Your Facebook timeline is probably flooding with check-ins from “Standing Rock, ND”. Chances are your friends are actually in O’Neill Library or the Rat. So what’s the point? This is a new type of social activism we haven’t typically seen in the past. For those who are unfamiliar with the current situation, demonstrators are camping out throughout the Standing Rock Indian Reservation to protest the construction of a $3.7 billion pipeline. “Protesters — including some members of the Standing Rock Sioux Tribe — say it threatens the environment and will destroy Native American burial sites, prayer sites and artifacts.” The protests have led to a series of arrests throughout the past week. As most social activism goes, the hashtags“IStandWithStandingRock” and “noDAPL” (Dakota Access Pipeline) are trending on Twitter and Facebook. But on Monday morning, Facebook was taken over by a “trending check-in”. An intricate two-part viral post was created to encourage people to check into Standing Rock, ND on Facebook. The community was told that the local Sheriff’s Department was using Facebook check-ins to track and target protestors. In order to create chaos and confusion, the post suggested that people check-in to make it difficult for the police to determine who was actually in Standing Rock vs. artificial check ins.
Post 1: Check-in
Post 2: Explanation of Check-in
“for those sharing their location in a move of solidarity:
if you’re sharing your location at Randing Stock (which you should be doing)
1) make it public. 2) make the clarification post separate, and so that only your friends can see it . 3) don’t clarify on your check in, message friends who say “stay safe!” to let them know what’s up — the stay safe posts are more convincing / confusing for p*lic3. 4) copy paste to share clarification messages (like this one) because making it public blows our cover. 5) say “Randing Stock” in clarification posts so that when they filter out / search those terms, your post is visible to the right people
The Clarification: The Morton County Sheriff’s Department has been using Facebook check-ins to find out who is at Standing Rock in order to target them in attempts to disrupt the prayer camps. SO Water Protecters are calling on EVERYONE to check-in at Standing Rock, ND to overwhelm and confuse them. This is concrete action that can protect people putting their bodies and well-beings on the line that we can do without leaving our homes. Will you join me in Standing Rock?”
Often times, social activism is criticized for not creating a tangible impact. In this case, by Monday morning, over 600,000 people felt that a simple check-in could contribute to the cause. As of Tuesday morning, over 1.4 million people checked in to Standing Rock. A few hours after these posts went viral, the Morton County Sheriff’s Department posted the following message on Facebook.
This post created even more controversy and backlash from protestors. Many argued that even if the police were tracking protestors, they would deny it. The Morton Country Sheriffs department stated that this type of Facebook tracking wasn’t valuable information and that they were more likely to use geolocations from cellphones.
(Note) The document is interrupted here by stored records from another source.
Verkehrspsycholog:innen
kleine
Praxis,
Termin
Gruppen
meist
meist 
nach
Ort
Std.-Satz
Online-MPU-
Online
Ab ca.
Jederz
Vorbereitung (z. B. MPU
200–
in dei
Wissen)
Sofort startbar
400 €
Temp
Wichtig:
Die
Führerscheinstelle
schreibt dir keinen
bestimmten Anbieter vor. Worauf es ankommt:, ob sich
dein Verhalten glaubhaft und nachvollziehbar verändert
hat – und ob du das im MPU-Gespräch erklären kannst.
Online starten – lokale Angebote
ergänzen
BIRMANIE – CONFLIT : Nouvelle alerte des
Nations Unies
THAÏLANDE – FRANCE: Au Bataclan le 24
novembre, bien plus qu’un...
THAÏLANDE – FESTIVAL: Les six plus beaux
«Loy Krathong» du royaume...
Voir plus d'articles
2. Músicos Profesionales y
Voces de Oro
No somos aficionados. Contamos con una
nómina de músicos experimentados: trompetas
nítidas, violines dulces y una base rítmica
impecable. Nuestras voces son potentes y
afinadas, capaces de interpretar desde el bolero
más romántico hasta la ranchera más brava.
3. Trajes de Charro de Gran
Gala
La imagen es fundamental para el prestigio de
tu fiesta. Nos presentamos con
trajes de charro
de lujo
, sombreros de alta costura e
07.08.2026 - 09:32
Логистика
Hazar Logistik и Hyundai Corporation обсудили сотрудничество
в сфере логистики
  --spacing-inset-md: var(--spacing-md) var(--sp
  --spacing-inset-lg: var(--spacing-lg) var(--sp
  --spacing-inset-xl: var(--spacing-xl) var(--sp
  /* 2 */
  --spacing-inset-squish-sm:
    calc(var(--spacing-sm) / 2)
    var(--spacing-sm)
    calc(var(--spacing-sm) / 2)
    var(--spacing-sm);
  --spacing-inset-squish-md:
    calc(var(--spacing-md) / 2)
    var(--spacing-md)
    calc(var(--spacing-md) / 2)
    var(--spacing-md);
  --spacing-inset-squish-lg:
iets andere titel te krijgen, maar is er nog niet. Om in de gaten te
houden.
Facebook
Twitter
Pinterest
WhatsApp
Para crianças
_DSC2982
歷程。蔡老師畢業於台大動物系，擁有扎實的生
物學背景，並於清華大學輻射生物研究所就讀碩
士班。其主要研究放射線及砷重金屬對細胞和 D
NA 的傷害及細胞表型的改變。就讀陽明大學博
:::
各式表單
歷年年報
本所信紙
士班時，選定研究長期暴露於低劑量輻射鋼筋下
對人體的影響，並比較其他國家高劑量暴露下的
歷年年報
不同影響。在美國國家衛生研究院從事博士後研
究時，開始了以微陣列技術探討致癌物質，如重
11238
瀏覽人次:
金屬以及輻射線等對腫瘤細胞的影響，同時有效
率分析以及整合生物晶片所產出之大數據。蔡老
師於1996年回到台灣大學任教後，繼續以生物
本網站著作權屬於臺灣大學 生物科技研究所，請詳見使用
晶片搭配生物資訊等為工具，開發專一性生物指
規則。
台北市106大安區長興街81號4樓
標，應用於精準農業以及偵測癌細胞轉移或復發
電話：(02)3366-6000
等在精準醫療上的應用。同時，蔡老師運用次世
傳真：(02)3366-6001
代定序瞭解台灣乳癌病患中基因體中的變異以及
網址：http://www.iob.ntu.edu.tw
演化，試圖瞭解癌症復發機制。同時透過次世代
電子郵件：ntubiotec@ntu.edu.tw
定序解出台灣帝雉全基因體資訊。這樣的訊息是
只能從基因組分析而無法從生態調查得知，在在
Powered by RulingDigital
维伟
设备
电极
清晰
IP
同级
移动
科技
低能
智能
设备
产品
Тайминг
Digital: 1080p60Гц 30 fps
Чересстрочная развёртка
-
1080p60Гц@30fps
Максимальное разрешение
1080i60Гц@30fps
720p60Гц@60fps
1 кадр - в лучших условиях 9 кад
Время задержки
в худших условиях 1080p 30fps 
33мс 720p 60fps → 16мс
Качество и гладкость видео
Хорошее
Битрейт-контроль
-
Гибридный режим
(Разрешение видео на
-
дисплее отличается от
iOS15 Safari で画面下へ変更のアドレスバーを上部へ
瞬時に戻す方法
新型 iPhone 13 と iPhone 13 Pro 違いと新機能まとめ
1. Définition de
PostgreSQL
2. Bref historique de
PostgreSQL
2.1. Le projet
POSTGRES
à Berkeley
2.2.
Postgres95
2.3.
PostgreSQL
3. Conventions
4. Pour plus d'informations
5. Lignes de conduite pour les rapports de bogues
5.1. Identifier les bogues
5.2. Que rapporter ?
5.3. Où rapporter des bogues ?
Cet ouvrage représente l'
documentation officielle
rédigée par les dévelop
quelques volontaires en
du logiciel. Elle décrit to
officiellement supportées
Where did this concept of social media tracking begin? According to BBC, “the American Civil Liberties Union (ACLU) reported that police had been using social media to track protesters during the Ferguson and Baltimore riots last year”. The ACLU concluded that the police used information from a data-providing company called Geofeedia. Since this incident, Facebook, Instagram, and Twitter have shutoff access to Geofeedia.
The source of this viral post is currently unknown (although this could quickly change as the story continues to develop). Regardless of the Sheriffs Department’s actions, the check-in was intended as a sign of support to the people protesting at Standing Rock. However, as stated by the viral post, “This is concrete action that can protect people putting their bodies and well-beings on the line that we can do without leaving our homes”. Is this really concrete action? How does this differ from a hashtag and which is more effective?
As stated by TechCrunch, the use of these check-ins reveals a big flaw in Facebook’s trending algorithm. These algorithms are a key component of social activism in determining which hashtags are worthy of becoming viral.
“A massive social media protest is exploding on Facebook, not Twitter for a change, yet Facebook’s dehumanized Trending system wasn’t picking it up.”
A few hours after the article was published, TechCrunch posted an update:
Update 3:15pm PT: About two hours after we published this post, Facebook is finally showing a Trend for #NoDAPL, which stands for “No Dakota Access Pipeline.” The fact that it says 790,000 people are talking about the Trend, between 2X and 100X the chatter of other Facebook Trends, shows just how late Facebook was to surfacing the latest in the Standing Rock protest saga.
Perhaps the use of check-ins rather than hashtags caused this delay. In order for check-ins to be an effective form of social activism, trending algorithms need to be updated to be more humanized and inclusive.